Polyacrylamide gels have much finer pores and are better suited for separating small molecules with high resolution. A gradient polyacrylamide gel (4-20%) works well for molecules in the 5 to 100 kilodalton range. This makes polyacrylamide the go-to for protein analysis and for resolving DNA fragments that differ by just a single base pair, which is essential for applications like sequencing and forensic STR analysis.
Traditional Gels vs. Capillary Systems
The classic version of electrophoresis uses a flat slab of gel, but many modern labs now use capillary electrophoresis, where molecules travel through a thin tube filled with a gel-like polymer. The separation principle is identical, but capillary systems are automated, faster, and produce digital output rather than bands you photograph and interpret by eye.
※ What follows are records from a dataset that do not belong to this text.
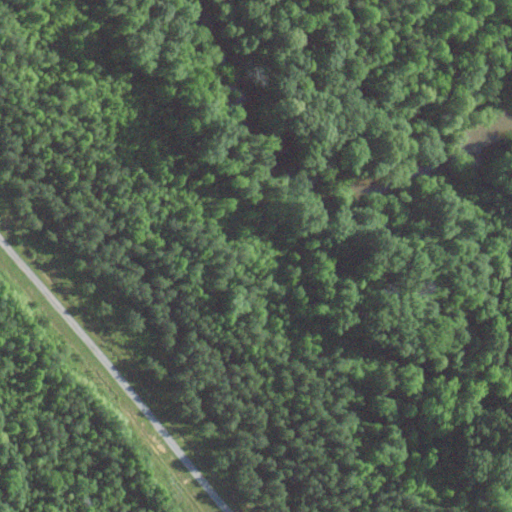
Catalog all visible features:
road: (113, 375)
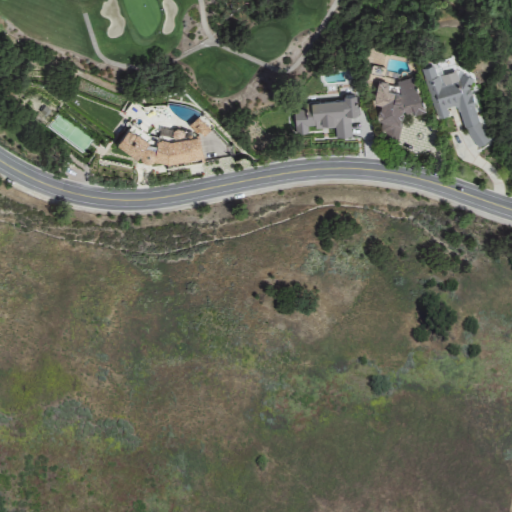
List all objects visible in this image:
road: (200, 22)
park: (195, 39)
road: (213, 43)
building: (455, 99)
building: (392, 101)
building: (326, 116)
building: (157, 147)
road: (254, 181)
In forensic DNA work, comparative studies have found that capillary systems achieve sizing precision of about 0.12 base pairs (standard deviation), slightly better than the 0.2 base pairs typical of slab gels. Both methods produce results within one base pair of the true value, which is accurate enough for reliable STR profiling. Capillary systems have largely replaced slab gels in high-throughput forensic and clinical labs, but traditional gel electrophoresis remains common in research settings where the equipment is simpler and the questions are more varied.